YOUR TASK
Search the entries below for the word "changes" and copy each line that has it.

AVAILABLE DATA
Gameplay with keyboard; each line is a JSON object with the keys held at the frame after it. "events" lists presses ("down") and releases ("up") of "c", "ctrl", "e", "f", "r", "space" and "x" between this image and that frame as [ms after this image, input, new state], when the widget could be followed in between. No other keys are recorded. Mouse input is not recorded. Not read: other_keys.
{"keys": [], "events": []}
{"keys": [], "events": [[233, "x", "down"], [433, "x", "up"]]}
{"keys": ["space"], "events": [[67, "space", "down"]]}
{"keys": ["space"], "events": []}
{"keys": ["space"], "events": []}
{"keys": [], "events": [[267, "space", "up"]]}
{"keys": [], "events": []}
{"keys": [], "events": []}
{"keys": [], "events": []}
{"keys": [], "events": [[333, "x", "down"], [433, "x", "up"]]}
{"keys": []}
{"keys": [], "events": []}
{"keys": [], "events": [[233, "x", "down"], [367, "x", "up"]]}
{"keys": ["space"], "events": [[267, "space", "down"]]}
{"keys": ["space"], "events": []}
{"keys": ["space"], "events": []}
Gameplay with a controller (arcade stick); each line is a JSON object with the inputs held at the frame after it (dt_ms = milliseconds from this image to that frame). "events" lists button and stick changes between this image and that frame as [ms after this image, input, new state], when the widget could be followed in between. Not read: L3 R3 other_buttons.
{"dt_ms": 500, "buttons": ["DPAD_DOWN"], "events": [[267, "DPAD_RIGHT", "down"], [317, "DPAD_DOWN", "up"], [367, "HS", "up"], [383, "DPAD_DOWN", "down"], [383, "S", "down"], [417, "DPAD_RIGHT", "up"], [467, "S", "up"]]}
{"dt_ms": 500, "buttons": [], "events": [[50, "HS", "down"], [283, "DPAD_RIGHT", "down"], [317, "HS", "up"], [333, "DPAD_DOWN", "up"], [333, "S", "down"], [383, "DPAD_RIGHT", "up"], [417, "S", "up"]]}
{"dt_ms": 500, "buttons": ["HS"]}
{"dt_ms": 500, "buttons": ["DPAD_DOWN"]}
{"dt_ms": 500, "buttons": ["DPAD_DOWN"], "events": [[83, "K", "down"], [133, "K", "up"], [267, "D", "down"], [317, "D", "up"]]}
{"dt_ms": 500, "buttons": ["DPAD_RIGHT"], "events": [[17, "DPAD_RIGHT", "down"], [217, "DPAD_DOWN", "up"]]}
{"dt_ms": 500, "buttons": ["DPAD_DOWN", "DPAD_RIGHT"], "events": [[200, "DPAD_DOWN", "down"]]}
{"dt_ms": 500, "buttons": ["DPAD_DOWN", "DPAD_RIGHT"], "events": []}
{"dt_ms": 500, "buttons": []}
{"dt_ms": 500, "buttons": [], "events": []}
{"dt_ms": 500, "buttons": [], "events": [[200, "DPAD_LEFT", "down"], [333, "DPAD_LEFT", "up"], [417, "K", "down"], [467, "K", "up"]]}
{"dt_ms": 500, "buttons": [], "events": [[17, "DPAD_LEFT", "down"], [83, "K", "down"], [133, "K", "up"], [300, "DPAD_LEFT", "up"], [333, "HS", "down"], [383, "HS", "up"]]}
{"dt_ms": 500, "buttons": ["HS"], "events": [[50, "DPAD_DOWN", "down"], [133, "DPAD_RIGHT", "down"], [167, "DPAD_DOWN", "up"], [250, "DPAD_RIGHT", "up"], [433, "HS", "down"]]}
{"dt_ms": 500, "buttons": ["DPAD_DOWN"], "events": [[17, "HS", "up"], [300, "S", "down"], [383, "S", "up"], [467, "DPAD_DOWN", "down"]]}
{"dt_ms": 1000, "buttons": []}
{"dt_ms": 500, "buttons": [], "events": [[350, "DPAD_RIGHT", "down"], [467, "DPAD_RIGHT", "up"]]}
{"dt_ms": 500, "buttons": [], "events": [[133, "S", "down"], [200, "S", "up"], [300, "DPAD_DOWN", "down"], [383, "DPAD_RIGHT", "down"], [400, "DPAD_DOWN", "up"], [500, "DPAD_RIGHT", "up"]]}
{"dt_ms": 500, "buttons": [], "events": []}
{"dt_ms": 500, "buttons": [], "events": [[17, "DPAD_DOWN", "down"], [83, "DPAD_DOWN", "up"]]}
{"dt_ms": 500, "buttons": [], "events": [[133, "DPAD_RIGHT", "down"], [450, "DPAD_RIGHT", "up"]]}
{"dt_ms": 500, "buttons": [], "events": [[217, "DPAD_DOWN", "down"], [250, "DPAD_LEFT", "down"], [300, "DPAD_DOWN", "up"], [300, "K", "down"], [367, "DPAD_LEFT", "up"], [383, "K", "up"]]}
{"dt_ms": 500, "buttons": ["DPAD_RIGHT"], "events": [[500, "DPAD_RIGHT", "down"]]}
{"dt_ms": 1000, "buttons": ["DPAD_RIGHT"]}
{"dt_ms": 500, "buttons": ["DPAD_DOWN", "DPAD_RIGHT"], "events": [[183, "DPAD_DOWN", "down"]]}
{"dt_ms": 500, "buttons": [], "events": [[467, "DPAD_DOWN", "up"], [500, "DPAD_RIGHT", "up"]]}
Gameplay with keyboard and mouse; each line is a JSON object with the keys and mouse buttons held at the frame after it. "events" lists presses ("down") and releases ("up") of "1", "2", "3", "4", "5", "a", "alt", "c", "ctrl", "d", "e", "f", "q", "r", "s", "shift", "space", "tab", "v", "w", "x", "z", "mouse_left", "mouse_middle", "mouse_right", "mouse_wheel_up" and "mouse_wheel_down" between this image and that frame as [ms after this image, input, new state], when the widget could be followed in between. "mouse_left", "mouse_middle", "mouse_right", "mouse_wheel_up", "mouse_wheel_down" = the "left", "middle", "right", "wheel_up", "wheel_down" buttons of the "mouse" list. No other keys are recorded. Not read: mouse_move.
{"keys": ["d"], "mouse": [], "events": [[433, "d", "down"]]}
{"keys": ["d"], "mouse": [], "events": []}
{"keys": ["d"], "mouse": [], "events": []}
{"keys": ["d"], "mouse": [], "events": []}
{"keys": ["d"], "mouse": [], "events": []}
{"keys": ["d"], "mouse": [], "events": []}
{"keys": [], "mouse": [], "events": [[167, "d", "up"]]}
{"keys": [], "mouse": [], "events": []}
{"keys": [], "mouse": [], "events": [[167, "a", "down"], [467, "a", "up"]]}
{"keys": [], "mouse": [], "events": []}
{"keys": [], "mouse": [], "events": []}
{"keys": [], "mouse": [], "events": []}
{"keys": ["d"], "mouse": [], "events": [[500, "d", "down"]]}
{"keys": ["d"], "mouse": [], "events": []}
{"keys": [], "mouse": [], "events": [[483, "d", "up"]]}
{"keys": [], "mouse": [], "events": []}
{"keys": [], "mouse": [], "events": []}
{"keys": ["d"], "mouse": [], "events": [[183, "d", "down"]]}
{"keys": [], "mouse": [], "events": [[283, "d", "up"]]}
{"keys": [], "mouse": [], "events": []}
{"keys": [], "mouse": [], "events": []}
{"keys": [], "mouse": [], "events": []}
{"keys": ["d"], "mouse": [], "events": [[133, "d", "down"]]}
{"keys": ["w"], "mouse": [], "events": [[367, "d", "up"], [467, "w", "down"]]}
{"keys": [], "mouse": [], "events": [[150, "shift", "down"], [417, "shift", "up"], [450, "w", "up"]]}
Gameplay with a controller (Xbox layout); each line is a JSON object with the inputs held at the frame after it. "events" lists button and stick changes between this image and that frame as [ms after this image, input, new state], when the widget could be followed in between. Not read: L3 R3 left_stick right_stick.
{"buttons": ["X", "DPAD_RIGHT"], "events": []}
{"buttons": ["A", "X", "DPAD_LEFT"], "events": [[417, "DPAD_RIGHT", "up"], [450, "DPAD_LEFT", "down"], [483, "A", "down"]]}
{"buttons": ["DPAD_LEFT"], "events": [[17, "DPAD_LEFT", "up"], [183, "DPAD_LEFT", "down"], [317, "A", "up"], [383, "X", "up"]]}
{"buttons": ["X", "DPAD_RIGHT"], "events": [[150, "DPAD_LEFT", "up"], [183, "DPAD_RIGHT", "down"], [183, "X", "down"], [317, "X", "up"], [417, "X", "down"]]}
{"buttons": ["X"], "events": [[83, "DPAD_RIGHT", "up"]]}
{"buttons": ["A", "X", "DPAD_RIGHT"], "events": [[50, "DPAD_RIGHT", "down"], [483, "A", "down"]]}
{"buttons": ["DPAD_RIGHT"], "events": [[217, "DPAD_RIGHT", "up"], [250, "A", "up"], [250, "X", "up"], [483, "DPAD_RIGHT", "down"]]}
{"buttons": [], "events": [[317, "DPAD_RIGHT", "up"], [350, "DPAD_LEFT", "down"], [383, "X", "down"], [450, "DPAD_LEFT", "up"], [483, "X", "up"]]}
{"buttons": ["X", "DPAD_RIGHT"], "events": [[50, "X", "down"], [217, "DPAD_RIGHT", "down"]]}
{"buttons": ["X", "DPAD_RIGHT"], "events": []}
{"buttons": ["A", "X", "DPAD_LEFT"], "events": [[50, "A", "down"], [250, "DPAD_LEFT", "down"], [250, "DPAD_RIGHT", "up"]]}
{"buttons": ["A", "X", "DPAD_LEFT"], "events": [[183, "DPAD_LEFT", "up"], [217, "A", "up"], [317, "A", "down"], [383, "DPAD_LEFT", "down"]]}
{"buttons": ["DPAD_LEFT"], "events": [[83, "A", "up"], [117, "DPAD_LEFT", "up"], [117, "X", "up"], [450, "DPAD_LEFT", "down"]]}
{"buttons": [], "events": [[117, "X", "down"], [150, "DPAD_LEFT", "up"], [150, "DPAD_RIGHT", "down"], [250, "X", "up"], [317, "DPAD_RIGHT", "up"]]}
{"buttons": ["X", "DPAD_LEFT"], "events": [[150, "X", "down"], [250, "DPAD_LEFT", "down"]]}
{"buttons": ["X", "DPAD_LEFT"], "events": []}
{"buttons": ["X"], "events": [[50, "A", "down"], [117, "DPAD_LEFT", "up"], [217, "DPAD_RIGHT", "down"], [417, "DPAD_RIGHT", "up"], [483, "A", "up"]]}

EXERCISE SOLUTION
Gameplay with a controller (arcade stick); each line is a JSON object with the inputs held at the frame after it (dt_ms = milliseconds from this image to that frame). "events" lists button and stick changes between this image and that frame as [ms after this image, input, new state], when the widget could be followed in between. Not read: L3 R3 other_buttons.
Gameplay with a controller (Xbox layout); each line is a JSON object with the inputs held at the frame after it. "events" lists button and stick changes between this image and that frame as [ms after this image, input, new state], when the widget could be followed in between. Not read: L3 R3 left_stick right_stick.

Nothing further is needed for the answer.